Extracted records
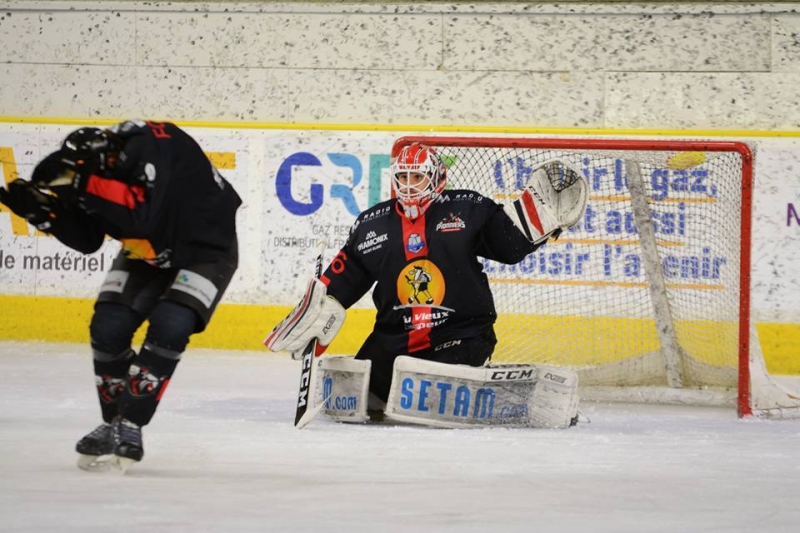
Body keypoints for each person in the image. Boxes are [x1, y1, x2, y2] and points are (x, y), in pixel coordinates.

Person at [266, 143, 587, 425]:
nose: (408, 186)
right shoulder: (372, 225)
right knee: (359, 394)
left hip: (461, 334)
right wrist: (325, 301)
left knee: (429, 383)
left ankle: (490, 387)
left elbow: (507, 244)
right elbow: (344, 275)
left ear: (435, 178)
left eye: (416, 177)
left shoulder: (468, 209)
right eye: (402, 178)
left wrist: (536, 220)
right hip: (395, 339)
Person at [0, 119, 241, 469]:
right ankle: (114, 422)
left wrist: (80, 185)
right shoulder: (88, 175)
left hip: (207, 251)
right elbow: (88, 240)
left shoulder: (152, 144)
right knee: (107, 328)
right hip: (149, 252)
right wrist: (46, 214)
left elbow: (142, 215)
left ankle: (131, 422)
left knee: (171, 324)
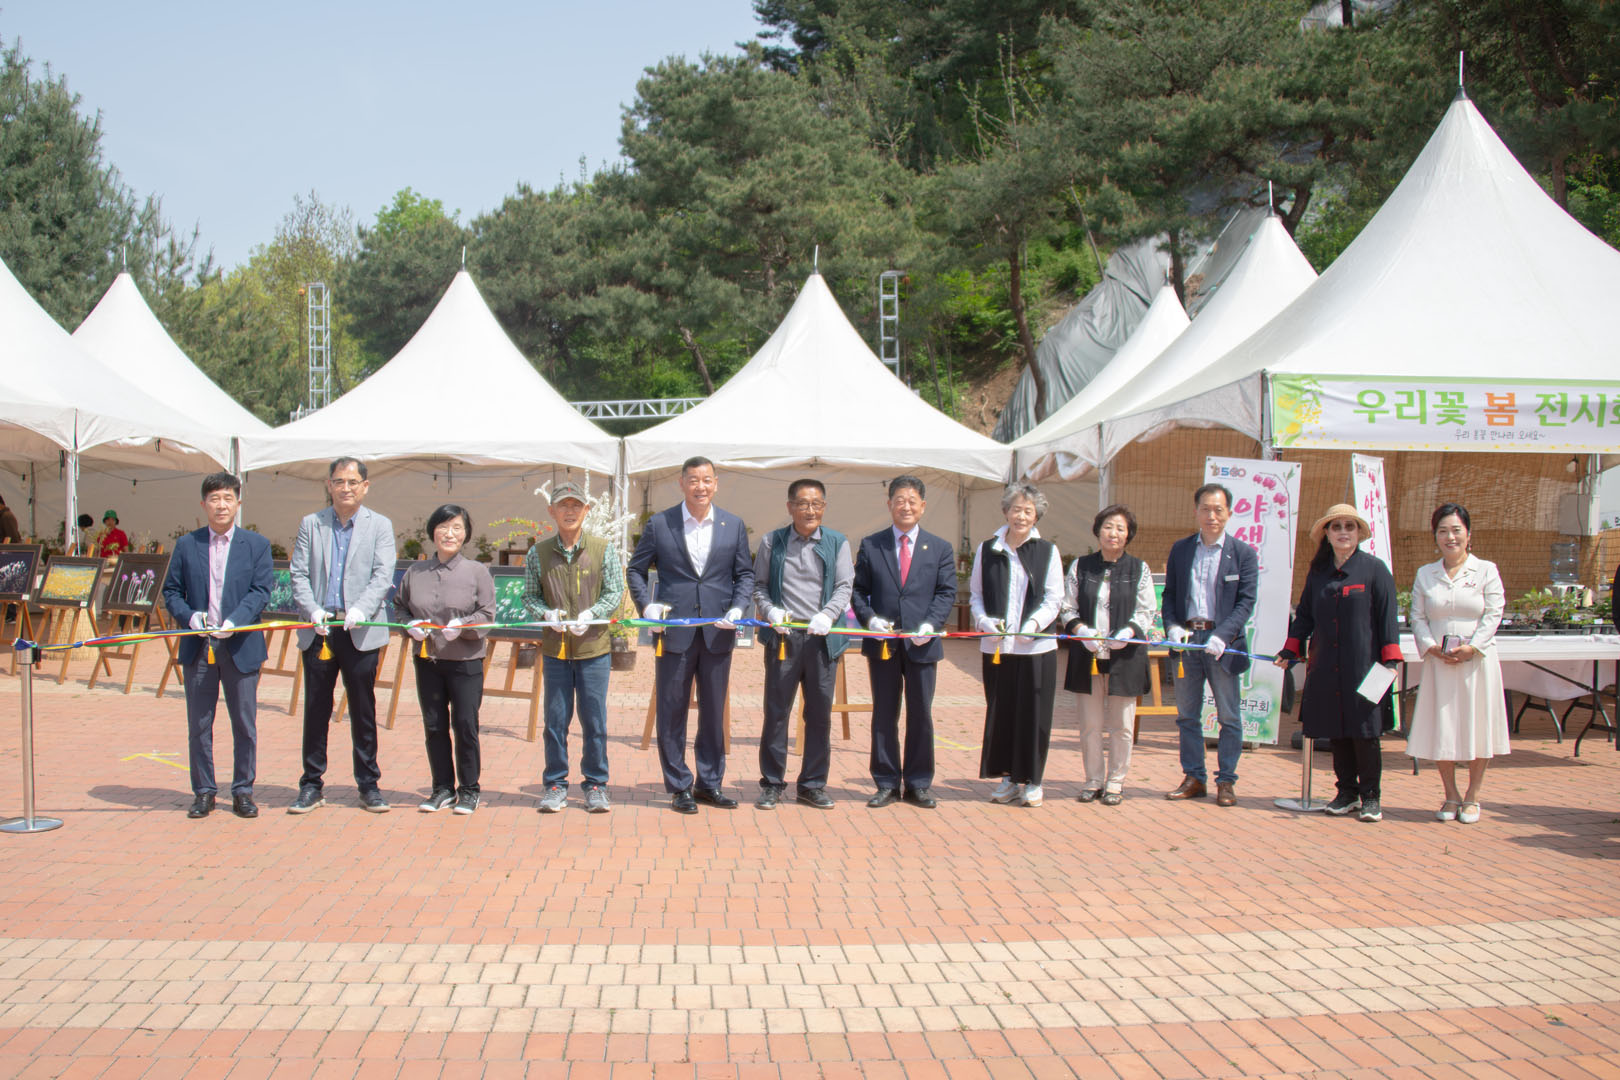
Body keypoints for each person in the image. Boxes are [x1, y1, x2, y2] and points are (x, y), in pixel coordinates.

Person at [627, 456, 754, 814]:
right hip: (674, 631)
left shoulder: (733, 524)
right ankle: (679, 785)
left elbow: (744, 574)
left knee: (714, 711)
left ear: (716, 484)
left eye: (707, 480)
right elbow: (636, 570)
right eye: (694, 480)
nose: (701, 487)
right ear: (681, 483)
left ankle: (709, 783)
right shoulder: (660, 523)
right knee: (672, 710)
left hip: (718, 631)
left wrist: (738, 607)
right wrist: (646, 606)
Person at [1275, 504, 1402, 823]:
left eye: (1349, 526)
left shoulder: (1375, 569)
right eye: (1336, 526)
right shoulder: (1318, 573)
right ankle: (1346, 793)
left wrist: (1391, 662)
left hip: (1365, 666)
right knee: (1337, 731)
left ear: (1358, 533)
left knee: (1365, 732)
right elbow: (1304, 616)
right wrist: (1290, 651)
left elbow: (1387, 618)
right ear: (1327, 534)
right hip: (1326, 665)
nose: (1343, 532)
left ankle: (1371, 797)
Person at [288, 456, 397, 814]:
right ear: (329, 485)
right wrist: (312, 609)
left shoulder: (379, 525)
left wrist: (361, 609)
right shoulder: (312, 524)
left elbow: (382, 575)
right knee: (316, 708)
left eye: (352, 482)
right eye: (339, 481)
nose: (345, 488)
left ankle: (369, 784)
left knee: (363, 709)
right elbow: (298, 574)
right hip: (320, 629)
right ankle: (311, 784)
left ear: (365, 486)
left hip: (359, 630)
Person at [161, 472, 273, 819]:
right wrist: (190, 617)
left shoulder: (256, 545)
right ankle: (204, 792)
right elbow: (171, 591)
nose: (221, 505)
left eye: (227, 498)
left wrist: (235, 620)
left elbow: (261, 591)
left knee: (244, 724)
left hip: (240, 647)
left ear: (238, 503)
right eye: (214, 499)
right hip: (199, 647)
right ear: (203, 504)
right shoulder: (187, 544)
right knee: (199, 724)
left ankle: (243, 791)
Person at [851, 475, 958, 809]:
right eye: (899, 500)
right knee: (884, 714)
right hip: (883, 644)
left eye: (912, 501)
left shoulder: (940, 548)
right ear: (889, 505)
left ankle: (918, 783)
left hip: (922, 643)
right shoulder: (872, 545)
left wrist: (931, 624)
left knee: (921, 713)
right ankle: (885, 782)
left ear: (922, 506)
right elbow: (857, 591)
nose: (906, 507)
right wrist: (871, 619)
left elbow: (946, 592)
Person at [752, 478, 854, 810]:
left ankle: (812, 784)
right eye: (802, 503)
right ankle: (772, 783)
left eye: (816, 504)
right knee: (777, 712)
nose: (810, 510)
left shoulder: (838, 542)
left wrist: (828, 614)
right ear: (790, 507)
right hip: (784, 638)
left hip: (822, 638)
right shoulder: (772, 542)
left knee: (819, 714)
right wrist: (770, 611)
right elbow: (759, 585)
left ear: (824, 507)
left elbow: (844, 586)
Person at [523, 480, 623, 814]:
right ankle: (555, 784)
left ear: (587, 510)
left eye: (576, 505)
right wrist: (545, 613)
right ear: (551, 511)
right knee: (555, 720)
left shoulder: (602, 549)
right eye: (563, 505)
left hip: (593, 648)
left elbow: (614, 591)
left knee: (594, 721)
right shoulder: (538, 553)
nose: (570, 511)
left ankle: (596, 784)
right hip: (556, 650)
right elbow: (529, 595)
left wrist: (594, 613)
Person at [1406, 503, 1510, 823]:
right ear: (1435, 536)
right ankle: (1450, 794)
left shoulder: (1486, 570)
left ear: (1468, 534)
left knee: (1477, 725)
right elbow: (1417, 617)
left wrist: (1474, 647)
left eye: (1456, 530)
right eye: (1443, 531)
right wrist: (1430, 647)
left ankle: (1473, 796)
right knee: (1443, 726)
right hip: (1440, 663)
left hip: (1476, 663)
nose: (1450, 537)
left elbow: (1494, 612)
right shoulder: (1426, 574)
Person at [1162, 483, 1259, 806]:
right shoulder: (1181, 549)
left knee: (1229, 715)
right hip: (1188, 641)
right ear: (1196, 512)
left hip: (1222, 644)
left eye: (1218, 510)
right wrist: (1173, 626)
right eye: (1205, 509)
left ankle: (1226, 781)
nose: (1211, 516)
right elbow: (1170, 596)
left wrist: (1224, 635)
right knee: (1187, 715)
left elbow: (1246, 602)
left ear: (1229, 513)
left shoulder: (1243, 554)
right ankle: (1194, 777)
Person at [395, 504, 495, 816]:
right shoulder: (415, 572)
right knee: (434, 725)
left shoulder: (477, 572)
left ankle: (469, 789)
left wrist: (463, 626)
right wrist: (409, 625)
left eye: (456, 528)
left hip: (465, 660)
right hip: (428, 660)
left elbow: (487, 614)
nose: (449, 534)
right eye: (443, 527)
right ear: (433, 531)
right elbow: (400, 608)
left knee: (465, 724)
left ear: (466, 534)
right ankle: (442, 788)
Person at [970, 481, 1064, 807]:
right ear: (1005, 511)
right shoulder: (987, 549)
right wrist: (984, 622)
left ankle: (1033, 780)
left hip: (1036, 648)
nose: (1021, 516)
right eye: (1016, 509)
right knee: (1003, 712)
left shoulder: (1047, 551)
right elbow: (976, 595)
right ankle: (1008, 778)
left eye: (1028, 511)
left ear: (1037, 515)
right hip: (998, 648)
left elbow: (1054, 599)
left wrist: (1034, 625)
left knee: (1034, 715)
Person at [1060, 504, 1156, 806]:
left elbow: (1147, 610)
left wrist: (1128, 632)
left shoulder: (1139, 569)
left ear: (1129, 535)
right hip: (1088, 657)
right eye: (1108, 527)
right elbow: (1067, 607)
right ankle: (1092, 780)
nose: (1113, 533)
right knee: (1090, 725)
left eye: (1120, 528)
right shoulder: (1081, 566)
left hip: (1125, 659)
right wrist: (1081, 630)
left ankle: (1115, 782)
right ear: (1098, 530)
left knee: (1122, 726)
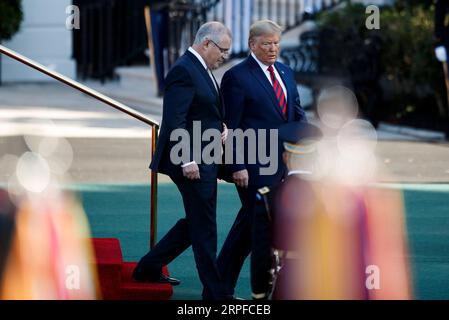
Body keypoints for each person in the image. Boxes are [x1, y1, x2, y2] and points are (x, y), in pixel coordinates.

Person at [132, 22, 232, 301]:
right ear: (206, 44)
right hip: (191, 162)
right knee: (205, 227)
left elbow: (201, 111)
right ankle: (215, 295)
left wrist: (219, 126)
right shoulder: (183, 70)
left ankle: (148, 267)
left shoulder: (201, 68)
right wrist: (187, 159)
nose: (224, 55)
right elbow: (175, 119)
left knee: (197, 223)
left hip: (205, 157)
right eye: (222, 50)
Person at [217, 19, 307, 299]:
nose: (272, 49)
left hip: (282, 164)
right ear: (252, 44)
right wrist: (236, 165)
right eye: (266, 43)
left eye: (276, 43)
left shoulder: (285, 72)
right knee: (257, 227)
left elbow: (296, 113)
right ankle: (242, 289)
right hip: (252, 165)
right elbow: (228, 127)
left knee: (249, 226)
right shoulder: (237, 77)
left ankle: (218, 287)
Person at [251, 121, 323, 299]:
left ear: (285, 157)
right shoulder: (331, 194)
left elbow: (261, 252)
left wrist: (258, 294)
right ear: (315, 158)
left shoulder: (268, 196)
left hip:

Directions for this task
Extract, word for word, each line from the top of the data down to and including the line with "left knee: (171, 324)"; skip the pictures.

Written response
Body keypoints for each person in the image. Boxes are [x1, y1, x2, y2] and points are (x, y), in pixel coordinates.

Person at [266, 143, 587, 425]:
nose: (408, 186)
right shoulder: (372, 225)
right knee: (359, 394)
left hip: (461, 334)
right wrist: (325, 301)
left knee: (429, 383)
left ankle: (490, 387)
left elbow: (507, 244)
right elbow: (344, 275)
left ear: (435, 178)
left eye: (416, 177)
left shoulder: (468, 209)
right eye: (402, 178)
left wrist: (536, 220)
right hip: (395, 339)
Person at [0, 119, 241, 469]:
right ankle: (114, 422)
left wrist: (80, 185)
right shoulder: (88, 175)
left hip: (207, 251)
right elbow: (88, 240)
left shoulder: (152, 144)
right knee: (107, 328)
right hip: (149, 252)
right wrist: (46, 214)
left elbow: (142, 215)
left ankle: (131, 422)
left knee: (171, 324)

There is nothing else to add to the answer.